The data backlog is reminiscent of the (hopefully) much larger bottleneck that occurred in August, when antiquated state systems stalled reporting on about 300,000 tests.

At the time, Newsom said that the processing system is decades old, one “we inherited,” and not up to the demands of a pandemic. He said the state has “data bases that were never made for the world we live in.”

“We are committed to addressing these foundational data issues,” said the governor in August, before promising a “stubborn, long term, grinding effort” to create a system that works.

“We’re not going to just…band aid this,” said Newsom. “We are now accountable, accountable to be transparent in these things.”

His director of Health and Human Services, Dr. Mark Ghaly said at the time that the state had “nearly quadrupled” its capacity to process data over the previous weekend. As part of that, it was able to process all 250,000+ backlogged test records.

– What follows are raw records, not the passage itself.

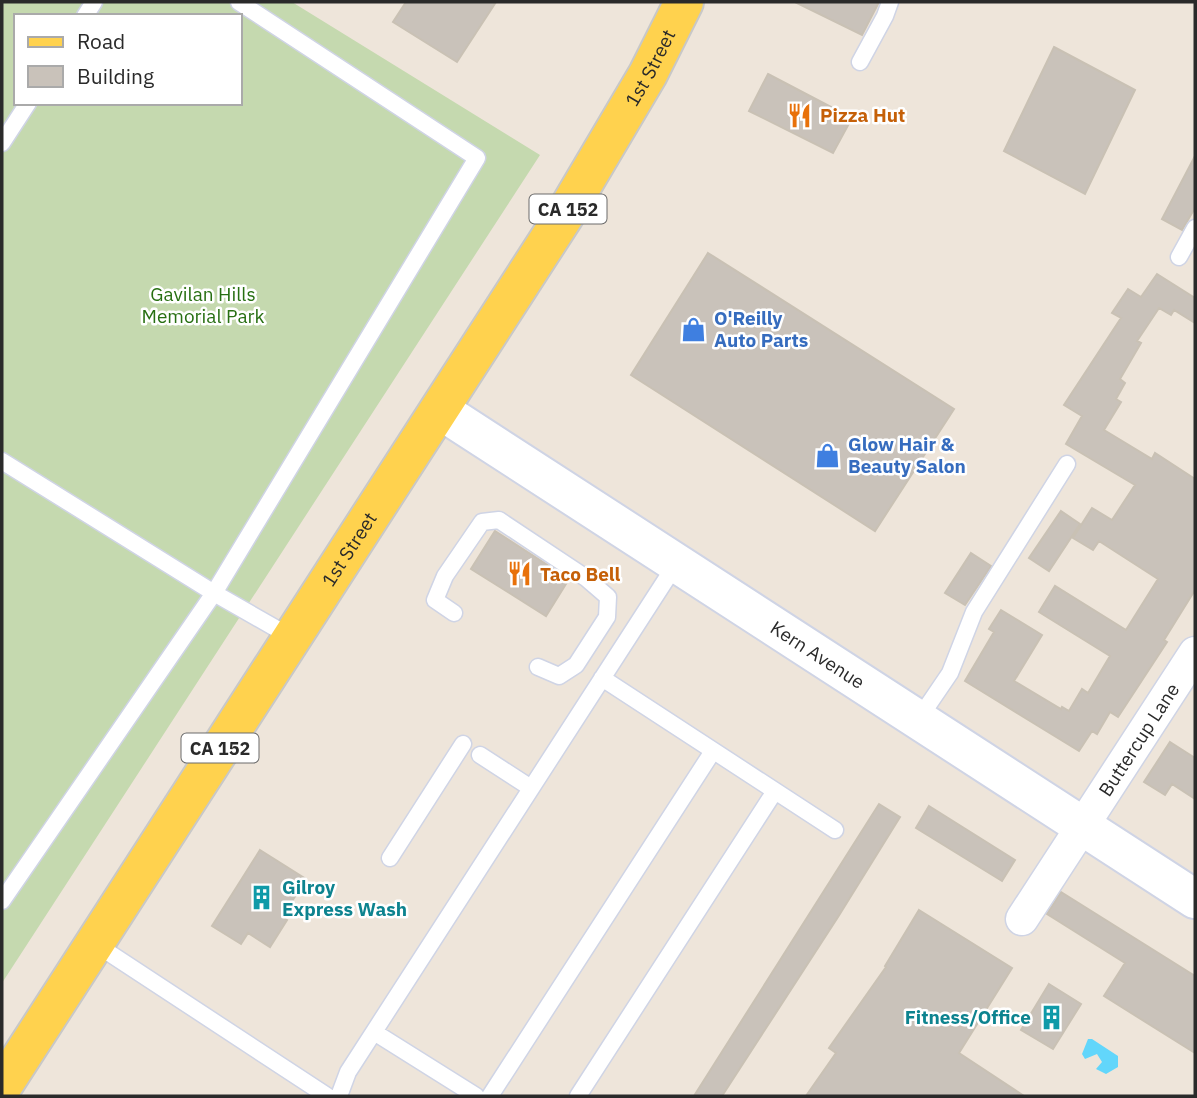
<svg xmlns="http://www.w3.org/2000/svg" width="1197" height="1098" font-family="'IBM Plex Sans',sans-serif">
<rect width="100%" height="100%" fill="#eee5da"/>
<path fill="#c5d9af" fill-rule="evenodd" d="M 2,2 L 292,2 L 540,155 L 2,983 ZM 16,16 L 240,16 L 240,103 L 16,103 Z"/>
<path fill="#62d6fb" d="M 1088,1039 L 1092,1039 L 1118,1056 L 1118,1067 L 1106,1074 L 1096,1069 L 1102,1062 L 1097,1054 L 1085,1059 L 1082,1054 Z"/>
<path fill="#c9c2ba" stroke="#c9c1b4" stroke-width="2" d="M 406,2 L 496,2 L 457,62 L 393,22 Z
M 795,2 L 879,2 L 862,35 Z
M 1054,47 L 1135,90 L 1085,194 L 1004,151 Z
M 768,74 L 852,118 L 833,153 L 749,111 Z
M 1195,156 L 1195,208 L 1182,230 L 1162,219 Z
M 708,253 L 954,409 L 875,531 L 631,375 Z
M 1157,274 L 1195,298 L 1195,323 L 1174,310 L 1171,315 L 1159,308 L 1137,341 L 1141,343 L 1120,379 L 1125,383 L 1116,399 L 1121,402 L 1104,430 L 1152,459 L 1155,453 L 1195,479 L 1195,590 L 1164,640 L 1167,642 L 1118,717 L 1110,712 L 1097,734 L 1092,731 L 1079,751 L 965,681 L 994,632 L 989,629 L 1001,610 L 1042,635 L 1014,681 L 1061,709 L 1062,707 L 1069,711 L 1082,689 L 1088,693 L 1110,656 L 1039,612 L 1055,586 L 1126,630 L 1158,579 L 1099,541 L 1093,550 L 1073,538 L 1092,508 L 1112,520 L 1135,485 L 1066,444 L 1082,416 L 1064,405 L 1121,318 L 1112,313 L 1128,289 L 1141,297 Z
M 1061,511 L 1080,524 L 1049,571 L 1029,558 Z
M 495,531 L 569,579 L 546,616 L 471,569 Z
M 971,553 L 991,566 L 965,605 L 945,593 Z
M 1170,742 L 1195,758 L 1195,799 L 1172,784 L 1165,795 L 1144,782 Z
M 879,804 L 900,817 L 838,917 L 722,1096 L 694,1096 Z
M 929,806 L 1015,860 L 1002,881 L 916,828 Z
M 260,850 L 306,879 L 282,917 L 287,920 L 270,947 L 248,933 L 241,944 L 212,926 Z
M 1061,892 L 1195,976 L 1195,1053 L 1104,996 L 1125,963 L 1047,914 Z
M 919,910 L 1012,968 L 959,1053 L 1024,1096 L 806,1096 L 836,1053 L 829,1048 L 886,967 L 885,966 Z
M 1049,984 L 1081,1004 L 1053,1049 L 1021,1030 Z"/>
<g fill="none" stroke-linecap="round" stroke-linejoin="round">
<defs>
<path id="lane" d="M 85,16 L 94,2
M 860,62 L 885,16 L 890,2
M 2,143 L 28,103
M 1179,257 L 1195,228
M 2,461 L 214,593 L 291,637
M 454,613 L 435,600 L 445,576 L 482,522 L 499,520 L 586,578 L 608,597 L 607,617 L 576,665 L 559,676 L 538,667
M 602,678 L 835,830
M 918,720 L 950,673 L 974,612 L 1067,464
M 480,755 L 531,788
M 390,858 L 463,744
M 2,901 L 214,593 L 477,158 L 239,2
M 94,943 L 327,1096
M 374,1032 L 476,1096
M 339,1096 L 348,1072 L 676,564
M 490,1096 L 713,751
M 578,1096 L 775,791"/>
<g id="street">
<path id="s1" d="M 1022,919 L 1195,653"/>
</g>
<g id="secondary">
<path id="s2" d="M 440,410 L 1195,899"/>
</g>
<g id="primary">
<path id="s3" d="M 2,1087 L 564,216 L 648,74 L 684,2"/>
</g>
</defs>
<use href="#lane" stroke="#cfd4e5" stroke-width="19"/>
<use href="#street" stroke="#cfd4e5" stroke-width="35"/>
<use href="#secondary" stroke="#cfd4e5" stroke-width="42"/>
<use href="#primary" stroke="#c8c8c8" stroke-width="42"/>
<use href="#lane" stroke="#fff" stroke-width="16"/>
<use href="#street" stroke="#fff" stroke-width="32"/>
<use href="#secondary" stroke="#fff" stroke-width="38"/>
<use href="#primary" stroke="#ffd24e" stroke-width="38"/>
</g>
<defs>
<symbol id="restaurant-bare" viewBox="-9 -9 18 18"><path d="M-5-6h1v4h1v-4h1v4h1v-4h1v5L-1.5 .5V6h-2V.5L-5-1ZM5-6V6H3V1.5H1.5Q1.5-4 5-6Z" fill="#e8710a" stroke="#fff" stroke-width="2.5" paint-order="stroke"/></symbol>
<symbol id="shop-bare" viewBox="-9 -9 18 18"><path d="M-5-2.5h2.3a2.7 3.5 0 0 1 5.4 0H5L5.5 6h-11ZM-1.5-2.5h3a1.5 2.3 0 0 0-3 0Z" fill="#3f7fe0" stroke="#fff" stroke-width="2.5" paint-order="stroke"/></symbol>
<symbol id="building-bare" viewBox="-9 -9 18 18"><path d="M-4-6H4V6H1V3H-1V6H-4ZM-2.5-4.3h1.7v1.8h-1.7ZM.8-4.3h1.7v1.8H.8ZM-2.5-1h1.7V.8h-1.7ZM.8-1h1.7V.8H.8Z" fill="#0f9aa8" stroke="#fff" stroke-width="2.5" paint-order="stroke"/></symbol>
</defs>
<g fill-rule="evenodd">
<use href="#restaurant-bare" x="782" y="98" width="35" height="35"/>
<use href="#shop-bare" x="676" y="312" width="35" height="35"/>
<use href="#shop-bare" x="810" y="438" width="35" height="35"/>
<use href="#restaurant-bare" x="502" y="556" width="35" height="35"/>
<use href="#building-bare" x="244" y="880" width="35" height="35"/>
<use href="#building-bare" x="1034" y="1000" width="35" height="35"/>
</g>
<g text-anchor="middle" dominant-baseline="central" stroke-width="5" stroke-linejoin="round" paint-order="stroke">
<g fill="#fff" stroke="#6a6a6a" stroke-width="2">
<rect x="529.5" y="194.5" width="77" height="29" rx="5"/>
<rect x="181.5" y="733.5" width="77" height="29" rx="5"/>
</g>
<g font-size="18" font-weight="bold" fill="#2a2a2a">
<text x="568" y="209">CA 152</text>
<text x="220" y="748">CA 152</text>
</g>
<g font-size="19" fill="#2a2a2a" stroke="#fff">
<text stroke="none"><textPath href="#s3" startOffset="1208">1st Street</textPath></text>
<text stroke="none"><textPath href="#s3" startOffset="640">1st Street</textPath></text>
<text stroke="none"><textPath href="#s2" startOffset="450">Kern Avenue</textPath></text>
<text stroke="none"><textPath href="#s1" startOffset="214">Buttercup Lane</textPath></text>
</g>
<g font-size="19" font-weight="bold" fill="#c56008" stroke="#fff" text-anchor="start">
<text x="820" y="115">Pizza Hut</text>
<text x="540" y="574">Taco Bell</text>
</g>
<g font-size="19" fill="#276f12" stroke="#fff">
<text x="203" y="294">Gavilan Hills<tspan x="203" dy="22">Memorial Park</tspan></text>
</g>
<g font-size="19" font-weight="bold" fill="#366cbe" stroke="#fff" text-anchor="start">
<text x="714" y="318">O'Reilly<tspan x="714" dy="22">Auto Parts</tspan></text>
<text x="848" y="444">Glow Hair &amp;<tspan x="848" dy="22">Beauty Salon</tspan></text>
</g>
<g font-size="19" font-weight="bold" fill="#0d838f" stroke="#fff" text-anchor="start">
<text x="282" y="887">Gilroy<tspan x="282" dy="22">Express Wash</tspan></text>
<text x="1031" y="1017" text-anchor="end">Fitness/Office</text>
</g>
</g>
<rect width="1197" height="1098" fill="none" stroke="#2a2a2a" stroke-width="7"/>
<rect x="14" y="14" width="228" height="91" fill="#ffffff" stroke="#aaaaaa" stroke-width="2"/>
<rect x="28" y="37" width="35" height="10" fill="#ffd24e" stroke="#aaaaaa" stroke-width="2"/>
<text x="77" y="49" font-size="21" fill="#2a2a2a">Road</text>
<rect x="28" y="66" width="35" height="21" fill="#c9c2ba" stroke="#aaaaaa" stroke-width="2"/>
<text x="77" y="84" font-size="21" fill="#2a2a2a">Building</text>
</svg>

No word if the scope of the current backlog is similar or a similar systems failure.

COVID-related deaths reported in the state also spiked on Thursday to 172 before dropping down to 73.

Coronavirus cases nationally also jumped to highs not seen since the July peak of the pandemic. According to Johns Hopkins University, there were 71,671 new infections reported on Friday. That’s the fourth-highest total ever, and less than 4,000 from the previous peak of 77,362 on July 16.
Daily cases in the country have grown by nearly 15,000 a day in just the past week — infections dipped to 57,519 on 10/17.

The New York Times reported on Friday that hospitalizations have jumped more than 40% across the country in the past month.